Records shown |
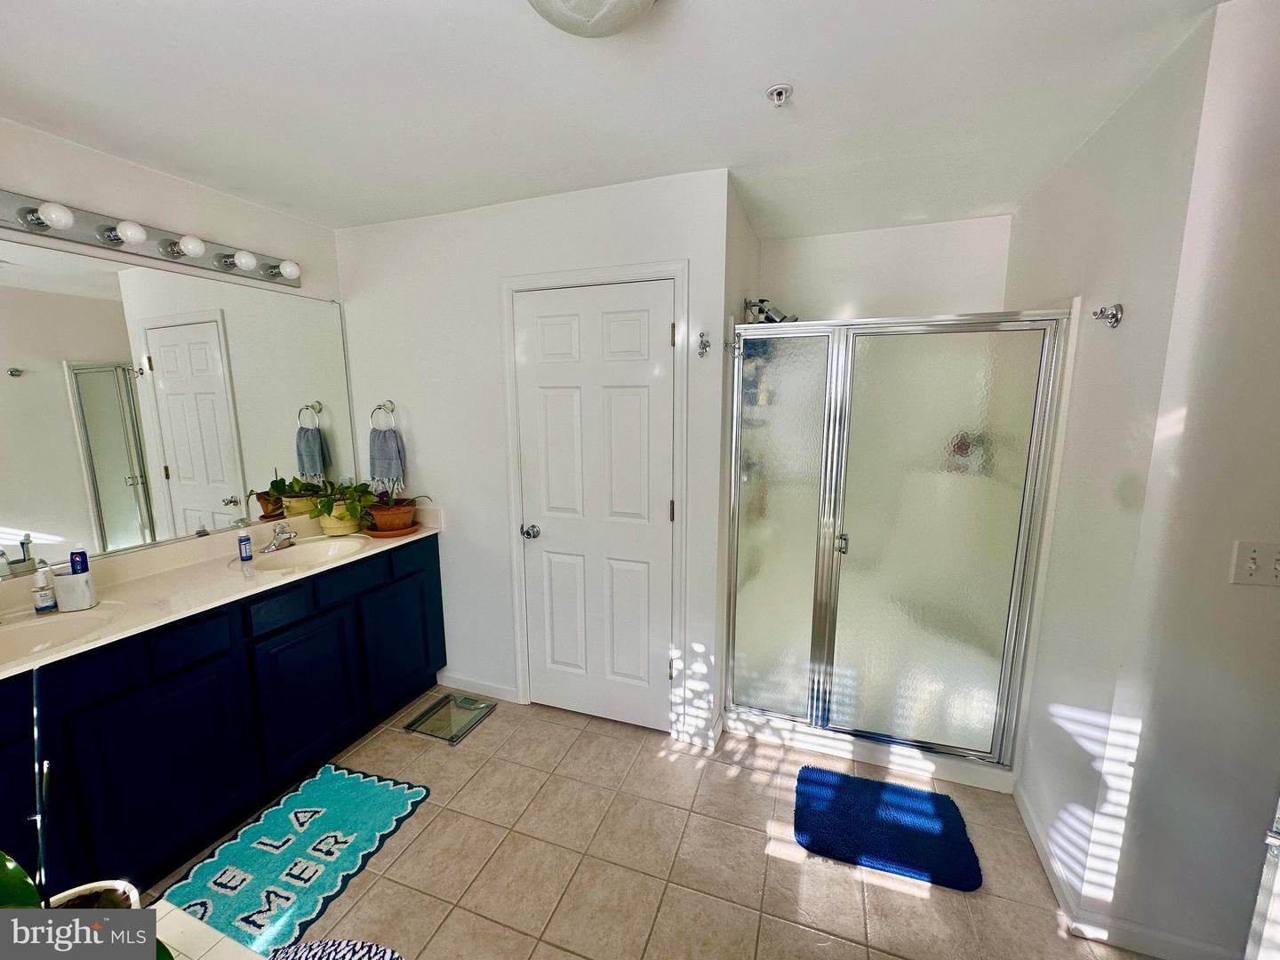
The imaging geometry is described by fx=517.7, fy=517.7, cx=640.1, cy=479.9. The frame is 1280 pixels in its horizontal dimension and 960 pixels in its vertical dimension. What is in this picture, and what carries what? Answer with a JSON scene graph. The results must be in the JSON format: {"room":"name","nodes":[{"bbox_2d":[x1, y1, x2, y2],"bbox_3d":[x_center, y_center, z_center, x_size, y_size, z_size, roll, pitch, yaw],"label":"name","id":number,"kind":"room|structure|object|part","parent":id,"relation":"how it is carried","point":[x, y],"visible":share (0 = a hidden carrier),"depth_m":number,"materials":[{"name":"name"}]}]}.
{"room":"bathroom","nodes":[
{"label":"bathroom","id":0,"kind":"room"},
{"bbox_2d":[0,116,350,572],"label":"left wall","id":1,"kind":"structure","parent":0,"point":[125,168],"depth_m":1.99,"materials":[{"name":"white paint"}]},
{"bbox_2d":[0,187,302,288],"bbox_3d":[-1.854,-0.902,1.875,0.150,0.107,1.389,3,10,20],"label":"vanity light","id":2,"kind":"object","parent":1,"relation":"attached to","point":[220,261],"visible":0.99,"depth_m":1.90,"materials":[{"name":"silver metal"}]},
{"bbox_2d":[0,238,355,573],"bbox_3d":[-1.913,-0.274,1.928,0.009,1.044,1.920,3,10,20],"label":"mirror","id":3,"kind":"object","parent":1,"relation":"attached to","point":[274,474],"visible":1,"depth_m":2.00,"materials":[{"name":"mirror"}]},
{"bbox_2d":[332,168,739,748],"bbox_3d":[-0.616,-0.061,2.591,2.061,2.461,0.122,3,10,20],"label":"back wall","id":4,"kind":"structure","parent":0,"point":[504,560],"depth_m":2.49,"materials":[{"name":"white paint"}]},
{"bbox_2d":[368,400,397,430],"bbox_3d":[-1.332,-0.325,2.698,0.167,0.186,0.057,3,10,20],"label":"towel ring","id":5,"kind":"object","parent":4,"relation":"attached to","point":[390,410],"visible":0.88,"depth_m":2.68,"materials":[{"name":"silver metal"}]},
{"bbox_2d":[367,426,406,492],"bbox_3d":[-1.341,-0.110,2.723,0.193,0.328,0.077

Activity | Without the pictures, repeat every record above exactly as written.

The completed task |
The imaging geometry is described by fx=517.7, fy=517.7, cx=640.1, cy=479.9. The frame is 1280 pixels in its horizontal dimension and 960 pixels in its vertical dimension. What is in this picture, and what carries what? Answer with a JSON scene graph. The results must be in the JSON format: {"room":"name","nodes":[{"bbox_2d":[x1, y1, x2, y2],"bbox_3d":[x_center, y_center, z_center, x_size, y_size, z_size, roll, pitch, yaw],"label":"name","id":number,"kind":"room|structure|object|part","parent":id,"relation":"how it is carried","point":[x, y],"visible":share (0 = a hidden carrier),"depth_m":number,"materials":[{"name":"name"}]}]}.
{"room":"bathroom","nodes":[
{"label":"bathroom","id":0,"kind":"room"},
{"bbox_2d":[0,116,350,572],"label":"left wall","id":1,"kind":"structure","parent":0,"point":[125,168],"depth_m":1.99,"materials":[{"name":"white paint"}]},
{"bbox_2d":[0,187,302,288],"bbox_3d":[-1.854,-0.902,1.875,0.150,0.107,1.389,3,10,20],"label":"vanity light","id":2,"kind":"object","parent":1,"relation":"attached to","point":[220,261],"visible":0.99,"depth_m":1.90,"materials":[{"name":"silver metal"}]},
{"bbox_2d":[0,238,355,573],"bbox_3d":[-1.913,-0.274,1.928,0.009,1.044,1.920,3,10,20],"label":"mirror","id":3,"kind":"object","parent":1,"relation":"attached to","point":[274,474],"visible":1,"depth_m":2.00,"materials":[{"name":"mirror"}]},
{"bbox_2d":[332,168,739,748],"bbox_3d":[-0.616,-0.061,2.591,2.061,2.461,0.122,3,10,20],"label":"back wall","id":4,"kind":"structure","parent":0,"point":[504,560],"depth_m":2.49,"materials":[{"name":"white paint"}]},
{"bbox_2d":[368,400,397,430],"bbox_3d":[-1.332,-0.325,2.698,0.167,0.186,0.057,3,10,20],"label":"towel ring","id":5,"kind":"object","parent":4,"relation":"attached to","point":[390,410],"visible":0.88,"depth_m":2.68,"materials":[{"name":"silver metal"}]},
{"bbox_2d":[367,426,406,492],"bbox_3d":[-1.341,-0.110,2.723,0.193,0.328,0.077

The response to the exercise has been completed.